Noise robust Automatic Speech Recognition

I have created a stand-alone Matlab demo of the noise-robust Automatic Speech Recognition (ASR) techniques I worked on since 2007. All these techniques rely on finding a sparse, linear combination of noise-free speech exemplars, which is then either used to make an estimate of the clean speech, or to perform exemplar based ASR.

Highlights:
  • AURORA-2 noise robust digit recognition
  • Supports multiple methods: Sparse Imputation, Feature Enhancement (FE), Sparse Classification (SC), Hybrid SC/FE (SCFE).
  • Includes a MATLAB word-based ASR system
  • GPU acceleration
 



  

Missing data mask estimation

Missing data mask estimation is the process of estimating which spectro-temporal regions in a spectrographic representation of noisy speech remain (relatively) uncorrupted. I have compiled an Octave/MATLAB package for machine-learning (SVM) based missing data mask estimation.

Highlights:
  • Machine learning approach based on a training set of noisy speech with known underlying speech and noise
  • The SVM classifier exploits many different features, such as long-term noise floors and harmonicity
  • The package supports hyperparameter optimization, training and evaluation

 
 

Audio event detection

Top-ranking contribution to the AASP acoustic event detection challenge.
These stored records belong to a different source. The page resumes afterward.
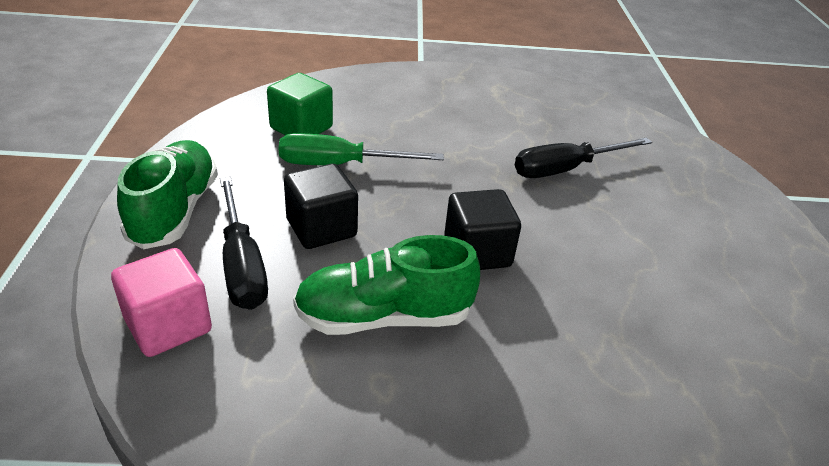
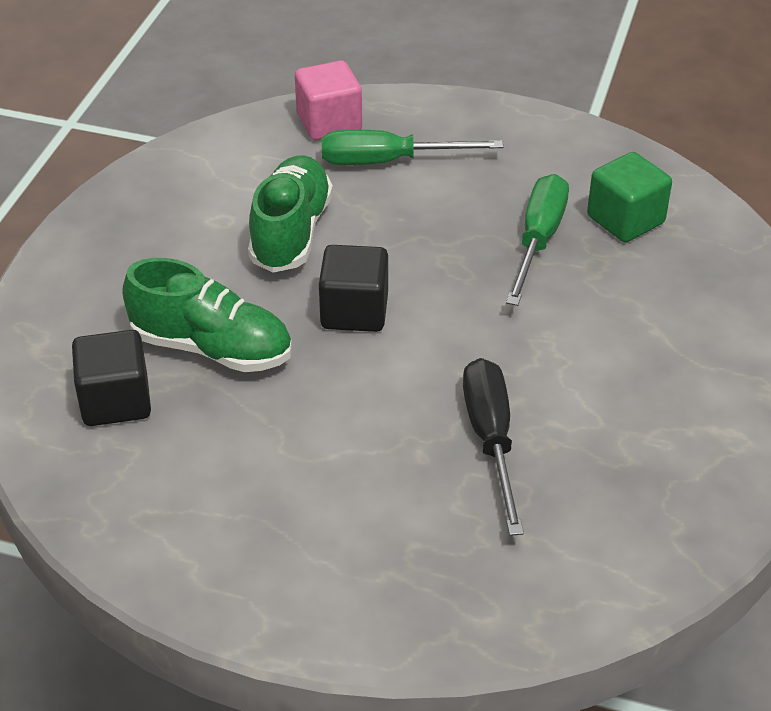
camera: 110 degrees right, 5 degrees up
green shoe [117,140,218,249] -> green shoe moved to [122,258,292,372]
black screwdriver [220,177,268,310] -> green screwdriver [322,130,503,165]
black cube [284,164,358,249] -> black cube moved to [72,330,151,426]

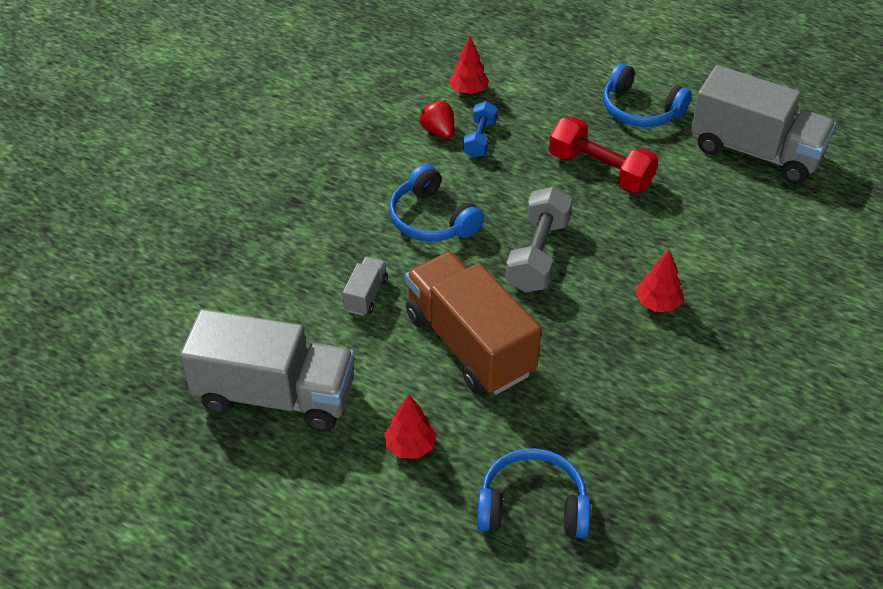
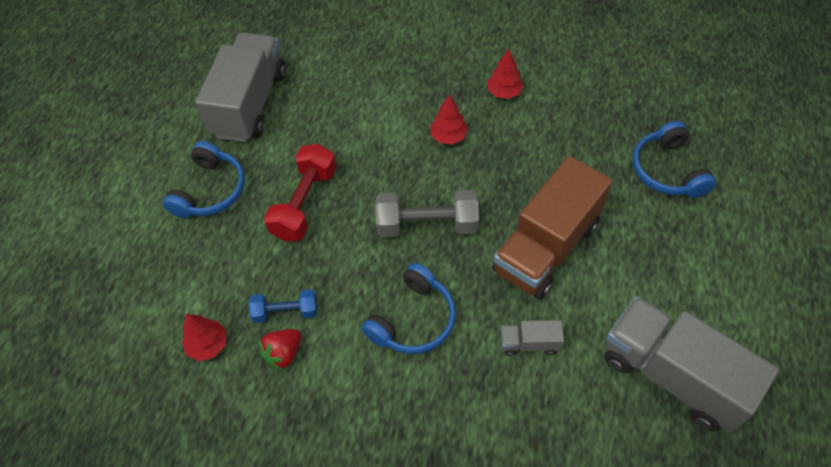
camera: 105 degrees left, 10 degrees up
grey truck [180,309,355,431] -> grey truck turned 45 degrees counterclockwise [604,296,779,433]
red tree [384,394,437,459] -> red tree moved to [488,49,524,99]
You can grab the code here.

 
 

Weakly supervised learning of acoustic units

I have created a stand-alone Matlab demo of the research on using Non-negative Matrix Factorisation (NMF) to learn acoustic units (such as words, phrases, or acoustic events) with only weakly annotated material: The audio samples are annotated only with tags indicating the presence of a word or event, without segmentation or temporal ordering.